Each of the mortgages for all of the properties are several months behind. We have a workout plan on the firsts, but would like to short/discount the seconds. We just got a letter from the seconds on two of the properties (I'm assuming the third is in the mail) that they are foreclosing.

The seconds are upside down on all properties.

What would be the best way to approach the second holders? Should I request a formal short sale package or would it be better to offer to buy the loans at a discount? And if so, what is the best approach to the bank asking for the assignment?

Thanks in advance for your help.

Comments(6)

  • mikeyd29th November, 2004

    PS - the properties have tenants in them.

  • dnvrkid29th November, 2004

    You say "I have three properties". Do you own these properties already? or are you attempting to buy them?

    If you own them, you won't get a short sale.

    If you are trying to buy them, you can contact the bank try to buy the notes, but if they are truly as far behind as you say, you may be better taking the short sale approach and laying out all the facts for them.

    I think you would get a better rate on the short sale rather than discounting the note.

  • jam20029th November, 2004

    Seems to me you've got 2 major problems.
    1)You're behind in your payments
    2) You've got a negative cash flow each month.

    A suggestion would be to see if you can sell one of the properties, maybe get enough out of it to get the other 2 current, perhaps even enough to pay down the mortgages so that your rent each month will make the payments on them.

    How much equity do you have in them? Hopefully you can sell them for more than you owe, at least! Any chance of a rent increase in your future? Just tossing out a couple of thoughts here...

    THIS is the serious downside of doing 100% financing on an investment property. It's VERY hard to do 100% and cash flow each month, unless you can get it DIRT cheap, and the way properties have been bid up here in Atlanta, that's pretty tuff to do nowadays.

  • mikeyd29th November, 2004

    Sorry - let me clarify...These are properties we are picking up. Not currently owned by us, but another owner.

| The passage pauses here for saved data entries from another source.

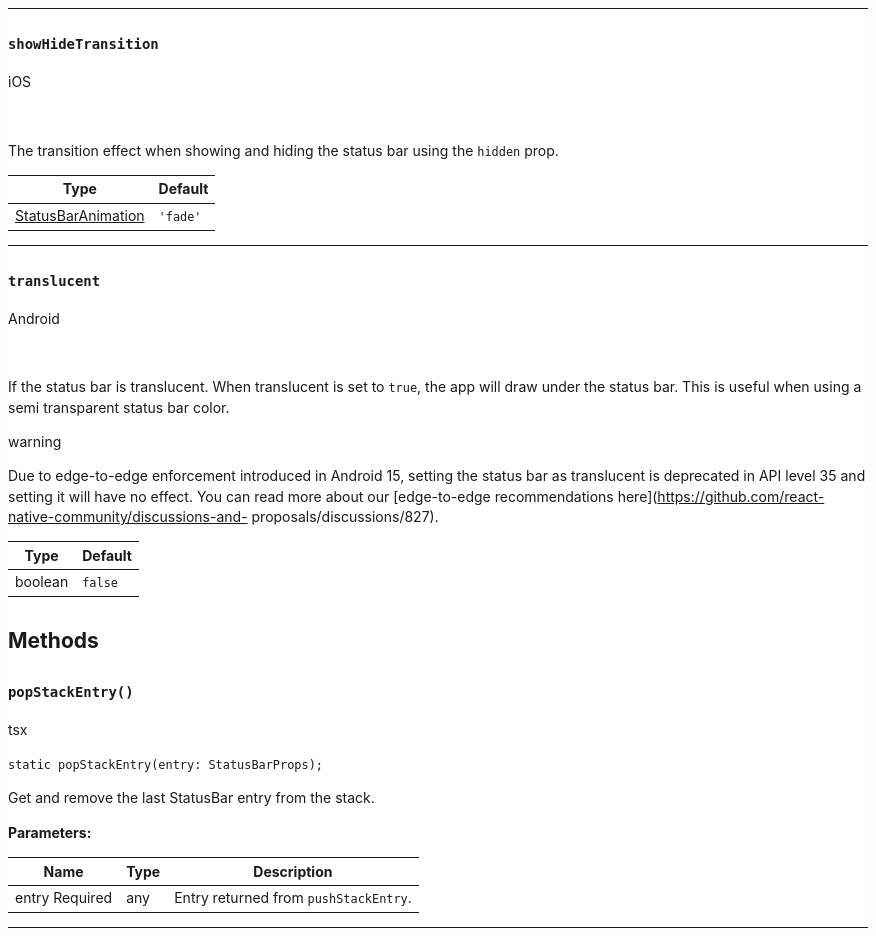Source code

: * * *

### `showHideTransition`

iOS

​

The transition effect when showing and hiding the status bar using the
`hidden` prop.

Type| Default  
---|---  
[StatusBarAnimation](/docs/statusbar#statusbaranimation)| `'fade'`  
  
* * *

### `translucent`

Android

​

If the status bar is translucent. When translucent is set to `true`, the app
will draw under the status bar. This is useful when using a semi transparent
status bar color.

warning

Due to edge-to-edge enforcement introduced in Android 15, setting the status
bar as translucent is deprecated in API level 35 and setting it will have no
effect. You can read more about our [edge-to-edge recommendations
here](https://github.com/react-native-community/discussions-and-
proposals/discussions/827).

Type| Default  
---|---  
boolean| `false`  
  
## Methods​

### `popStackEntry()`​

tsx

    
    
    static popStackEntry(entry: StatusBarProps);  
    

Get and remove the last StatusBar entry from the stack.

**Parameters:**

Name| Type| Description  
---|---|---  
entry Required| any| Entry returned from `pushStackEntry`.  
  
* * *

    We are bringing the 1st's current and taking subject 2, we would like to short or discount the seconds.

    All are behind, the second holder however has sent a NOD and foreclosure warning.

    Thanks

  • TheShortSalePro29th November, 2004

    Your best bet would be to try to purchase the loans via an assignment... for cash.... before the juniors learn that the seniors are now or will soon be current... Otherwise, they'll just sit and wait.

  • olivetree9th January, 2005

    I have a similar situation - not sure how to deal with it. An investor owns a property and wants me to help. She is 2 months behind on both mortgages (80-15 at full appraised value). Property is vacant but there is a good lease-option candidate with good $$ down. The investor doesn't want the property and has no plans to pay the mortgages. She will deed the property to me.

    So the 2nd lienholder will "sell" the note? They're going to wonder why I would want to buy it, right? I can easily show why they're never going to get paid: vacant property, near-bankrupt investor, junior position, etc. Why would I - the new noteholder - think I am going to be paid?

    And why is this better than just asking for a short-pay? Yes, they will wonder/ask whether the 1st is being brought current. This question would be asked in either scenario, right?